This is a greenfinch video.
Today, it is winter.
In the city, much of yesterday’s snow has succumbed to freezing, thawing, cars, bicycles or pedestrians.
Still, especially in gardens and on trees, still snow. And treacherous icy spots on roads.
In the botanical garden, a male blackbird looks for food between the snow.
One of the biggest and oldest trees in the botanical garden is a Taxus baccata L. Its name in English is European yew tree.

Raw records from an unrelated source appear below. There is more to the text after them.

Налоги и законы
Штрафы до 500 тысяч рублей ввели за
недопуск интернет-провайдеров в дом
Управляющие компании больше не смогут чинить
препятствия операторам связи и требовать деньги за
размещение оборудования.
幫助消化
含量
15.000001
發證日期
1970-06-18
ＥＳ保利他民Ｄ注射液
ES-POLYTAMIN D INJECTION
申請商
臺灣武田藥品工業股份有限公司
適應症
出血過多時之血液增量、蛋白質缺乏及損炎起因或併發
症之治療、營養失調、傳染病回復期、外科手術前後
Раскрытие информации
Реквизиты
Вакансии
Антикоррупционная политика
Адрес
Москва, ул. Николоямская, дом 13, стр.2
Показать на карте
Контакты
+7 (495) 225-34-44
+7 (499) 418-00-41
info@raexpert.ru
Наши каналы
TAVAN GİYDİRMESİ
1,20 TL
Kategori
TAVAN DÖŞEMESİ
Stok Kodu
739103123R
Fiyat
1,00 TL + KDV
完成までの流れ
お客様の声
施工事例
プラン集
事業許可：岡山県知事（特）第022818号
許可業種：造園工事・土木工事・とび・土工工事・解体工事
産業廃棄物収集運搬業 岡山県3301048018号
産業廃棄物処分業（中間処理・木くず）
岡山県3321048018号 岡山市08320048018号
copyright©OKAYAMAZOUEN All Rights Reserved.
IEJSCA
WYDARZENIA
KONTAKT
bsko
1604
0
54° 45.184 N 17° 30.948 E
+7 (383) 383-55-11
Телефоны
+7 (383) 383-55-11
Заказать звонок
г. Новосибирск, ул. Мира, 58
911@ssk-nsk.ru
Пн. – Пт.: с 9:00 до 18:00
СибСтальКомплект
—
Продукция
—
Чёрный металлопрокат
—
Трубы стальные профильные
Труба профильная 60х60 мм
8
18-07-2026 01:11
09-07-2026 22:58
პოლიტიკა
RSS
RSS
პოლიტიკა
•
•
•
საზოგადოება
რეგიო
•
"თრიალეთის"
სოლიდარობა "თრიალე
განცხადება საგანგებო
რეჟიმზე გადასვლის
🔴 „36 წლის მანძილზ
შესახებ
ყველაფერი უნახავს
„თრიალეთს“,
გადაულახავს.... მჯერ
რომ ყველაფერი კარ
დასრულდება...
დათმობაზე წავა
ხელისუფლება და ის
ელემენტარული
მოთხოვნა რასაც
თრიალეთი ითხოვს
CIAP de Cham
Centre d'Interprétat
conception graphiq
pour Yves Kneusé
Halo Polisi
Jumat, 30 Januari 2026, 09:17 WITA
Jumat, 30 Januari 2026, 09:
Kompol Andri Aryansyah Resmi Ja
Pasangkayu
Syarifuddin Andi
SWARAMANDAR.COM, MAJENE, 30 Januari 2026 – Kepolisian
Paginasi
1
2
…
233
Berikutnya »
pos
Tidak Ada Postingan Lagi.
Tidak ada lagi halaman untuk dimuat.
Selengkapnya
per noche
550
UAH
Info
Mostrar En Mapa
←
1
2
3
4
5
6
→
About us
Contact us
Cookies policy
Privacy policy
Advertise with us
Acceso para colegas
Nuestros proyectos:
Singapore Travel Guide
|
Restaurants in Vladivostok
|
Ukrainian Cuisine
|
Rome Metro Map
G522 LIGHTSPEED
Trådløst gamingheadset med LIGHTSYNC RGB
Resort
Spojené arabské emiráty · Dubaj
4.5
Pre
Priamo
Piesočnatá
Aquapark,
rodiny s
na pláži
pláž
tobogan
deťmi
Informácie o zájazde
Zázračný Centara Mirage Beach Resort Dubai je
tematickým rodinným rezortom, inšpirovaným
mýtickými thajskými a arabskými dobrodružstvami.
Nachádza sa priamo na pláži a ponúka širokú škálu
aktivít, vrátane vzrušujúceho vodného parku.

The L. behind the Latin name means this is a special tree species. The L. stands for Carolus Linnaeus, the famous eighteenth century Swedish naturalist. Linnaeus designed the scientific names system for living organisms still in use now. But Linnaeus named only a small minority of species known today. The European yew tree is one species of that special minority.
Linnaeus visited this botanical garden in the eighteenth century. Did he see this tree, then a lot smaller, and did it inspire him to give its species a name?
I don’t know the exact age of this specimen, I don’t know whether it already was there in the eighteenth century. But I can certainly see it is old, and much taller than average yew trees.
The big yew tree has many red berries. They attract many birds. Blackbirds. Song thrushes. Ring-necked parakeets (see the female on the two photos).
A collared pigeon.
There is ice on the canal. The ice is still thin. A passing passenger boat breaks it, pushing it aside. No need of an icebreaker for that yet.
The small pond near the source of the brook is frozen. So is the big carp pond, where the brook flows into. The brook itself is not frozen, it streams.
A group of six great cormorants flying overhead.
In the rose garden, two greenfinches.
In the smaller yew trees in the garden of the old university library, not so many birds today.